Page extract section start

    The best short example I can think of is Fibbonacci

    https://4clojure.oxal.org/#/problem/26/solutions

    I find all the solutions hard to read. They're all ugly. Their performance characteristics are hard to know at a glance

    • Personally, I would normally reach for loop to check neighboring elements very ergonomically.

        (loop [[a b c & more] coll] (recur (apply list b c more)))
      

      There’s also partition if you're working with transducers/threads/list comprehension

        (partition 3 1 coll)
      

      Or if you need to apply more complicated transformations to the neighbors/cycle the neighbors

        (->> coll cycle rest (map xform) (map f coll))
      

      Using map-indexed to look up related indices is something I don’t think I do anywhere in my codebase. Agreed that it’s not ergonomic

      EDIT: those Fibonacci functions are insane, even I don’t understand most of them. They’re far from the Clojure I would advocate for, most likely written for funsies with a very specific technical constraint in mind

      10 replies →

  • Maybe I'm just too used to Python (and I only know some Clojure) but I don't have the same experience. Usually using generators and itertools will really help you shorten your code. I'm working in a data science adjacent field so a lot of code is just frameworks anyways but I don't feel limited in pure Python either.

    If you come across a post or an example that shows those differences, I would be very interested!

  • Could you show an example or two between Elixir and Clojure?

    • This is not the best example, it's just the most recent example (what I was doing last night) that can fit in one screen:

        (defn report [date]
          (let [[d w m q y] (-> (comp tier* recall* (partial c/shift date :day)) 
                                (map [1 7 30 90 365]))]
            (reduce (fn [memo {:keys [card code]}]
                      (cond-> memo 
                        true (update code (fnil update [0 0 0 0 0 0 0 0 0 0]) (q card) inc)
                        (<= 4 (d card)) (update-in [code 6] inc)
                        (<= 4 (w card)) (update-in [code 7] inc)
                        (<= 4 (m card)) (update-in [code 8] inc)
                        (<= 4 (y card)) (update-in [code 9] inc)))
                    {} 
                    (k/index :intels)))))
      
      

      The elixir code I was able to condense down into:

        def report(facets, intels, day) do
          [d, w, m, q, y] = for x <- [1, 7, 30, 90, 365], do: Date.shift(day, day: x)
      
          Enum.reduce(intels, %{}, fn intel, acc ->
            facet = Map.get(facets, intel.uuid, :zero)
Page extract section end
Data provided section start
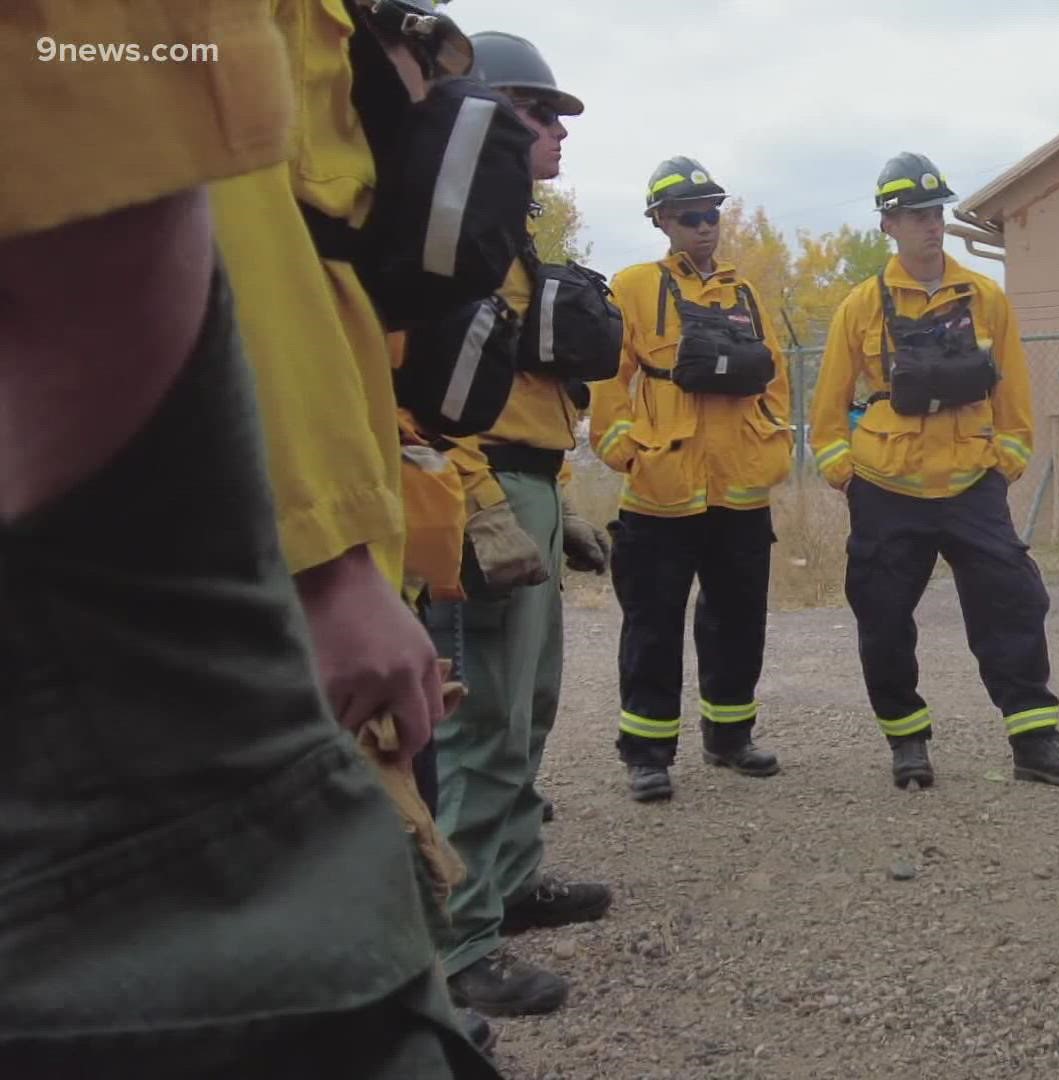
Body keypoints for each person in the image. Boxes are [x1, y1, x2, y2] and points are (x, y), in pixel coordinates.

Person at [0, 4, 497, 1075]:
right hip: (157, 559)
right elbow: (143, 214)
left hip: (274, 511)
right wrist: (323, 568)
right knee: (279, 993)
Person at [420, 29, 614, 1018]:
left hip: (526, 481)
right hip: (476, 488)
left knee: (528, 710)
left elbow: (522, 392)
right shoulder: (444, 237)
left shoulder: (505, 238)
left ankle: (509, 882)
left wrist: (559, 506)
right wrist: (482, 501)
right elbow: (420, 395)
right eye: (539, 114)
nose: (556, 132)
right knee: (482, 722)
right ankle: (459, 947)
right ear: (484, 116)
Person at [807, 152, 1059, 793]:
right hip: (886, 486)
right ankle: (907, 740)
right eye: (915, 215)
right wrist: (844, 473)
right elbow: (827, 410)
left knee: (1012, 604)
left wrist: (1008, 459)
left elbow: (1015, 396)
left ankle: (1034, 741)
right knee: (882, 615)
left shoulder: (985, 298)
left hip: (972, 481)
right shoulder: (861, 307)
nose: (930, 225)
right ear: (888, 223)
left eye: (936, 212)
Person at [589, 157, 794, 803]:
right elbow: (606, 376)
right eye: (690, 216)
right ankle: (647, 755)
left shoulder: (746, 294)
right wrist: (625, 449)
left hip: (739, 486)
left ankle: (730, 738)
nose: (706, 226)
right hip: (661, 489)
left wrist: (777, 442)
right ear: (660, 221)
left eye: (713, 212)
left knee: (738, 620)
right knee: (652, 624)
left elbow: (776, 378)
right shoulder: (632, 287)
Data provided section end
Data provided section start
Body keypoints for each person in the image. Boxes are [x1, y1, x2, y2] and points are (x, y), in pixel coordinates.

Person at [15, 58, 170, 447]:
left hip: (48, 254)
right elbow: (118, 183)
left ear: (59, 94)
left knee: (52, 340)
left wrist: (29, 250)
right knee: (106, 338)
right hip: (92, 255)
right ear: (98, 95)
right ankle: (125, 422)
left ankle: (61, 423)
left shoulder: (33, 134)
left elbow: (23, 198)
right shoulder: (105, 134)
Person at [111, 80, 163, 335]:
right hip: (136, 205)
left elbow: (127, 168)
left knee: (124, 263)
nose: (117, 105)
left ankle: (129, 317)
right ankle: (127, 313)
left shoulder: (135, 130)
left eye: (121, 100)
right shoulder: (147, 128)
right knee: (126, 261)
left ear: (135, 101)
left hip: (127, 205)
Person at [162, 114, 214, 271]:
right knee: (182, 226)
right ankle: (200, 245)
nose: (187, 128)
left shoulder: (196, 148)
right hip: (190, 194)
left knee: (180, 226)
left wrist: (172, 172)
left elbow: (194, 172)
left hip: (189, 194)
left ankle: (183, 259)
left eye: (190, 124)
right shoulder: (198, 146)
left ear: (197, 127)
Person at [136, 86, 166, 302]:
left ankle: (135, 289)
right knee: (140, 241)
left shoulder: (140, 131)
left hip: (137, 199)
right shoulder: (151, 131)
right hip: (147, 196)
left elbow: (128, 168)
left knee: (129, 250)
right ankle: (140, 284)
Data provided section end
- **List of tasks**
a - Answer these questions about the Clojure thread:
(i) Which problem number is in the 4clojure link given for Fibonacci?
(ii) Which call does a reply suggest if you're working with transducers, threads or list comprehension?
(iii) What kind of field does the Python user say they work in?
b - Can you sum up the Clojure thread in two sentences?
c - Extend the Clojure thread from the point where it stops.
The entries have nothing to do with the Clojure thread.

- **Answers to this exercise**
a -
(i) Problem 26.
(ii) (partition 3 1 coll)
(iii) A data science adjacent field.

b - One commenter finds the 4clojure Fibonacci solutions ugly and hard to read, and a reply offers loop, partition and a cycle-based pipeline for working with neighboring elements while calling those Fibonacci functions insane. A Python user says they don't feel limited, and another commenter, asked to compare Elixir and Clojure, shows a Clojure report function and begins a condensed Elixir version.

c -
      
            [q0, q1, q2, q3, q4, q5, d4, w4, m4, y4] =
              acc[intel.code] || [0, 0, 0, 0, 0, 0, 0, 0, 0, 0]
      
            quarterly_tier = tier(facet, q)
      
            Map.put(acc, intel.code, [
              if(quarterly_tier == 0, do: q0 + 1, else: q0),
              if(quarterly_tier == 1, do: q1 + 1, else: q1),
              if(quarterly_tier == 2, do: q2 + 1, else: q2),
              if(quarterly_tier == 3, do: q3 + 1, else: q3),
              if(quarterly_tier == 4, do: q4 + 1, else: q4),
              if(quarterly_tier == 5, do: q5 + 1, else: q5),
              if(tier(facet, d) >= 4, do: d4 + 1, else: d4),
              if(tier(facet, w) >= 4, do: w4 + 1, else: w4),
              if(tier(facet, m) >= 4, do: m4 + 1, else: m4),
              if(tier(facet, y) >= 4, do: y4 + 1, else: y4),
            ])
          end)
        end
      

      It was much longer prior to writing this comment (I originally used multiple arity helper functions), but it was only fair I tried my best to get the elixir version as concise as possible before sharing. Still 2x the lines of effective code, substantially more verbose imho, and required dedicated (minor) golfing to get it this far.

      Replacing this report function (12 lines) + one other function (6 lines) + execution code (18 lines) is now spread across 3 modules in Elixir, each over 100 lines. It's not entirely apples to oranges, but trying to provide as much context as possible.

      This is all just to say that the high effort in reading it is normally a result of information density, not complexity or syntax. There are real advantages to being able to see your entire problem space on a single page.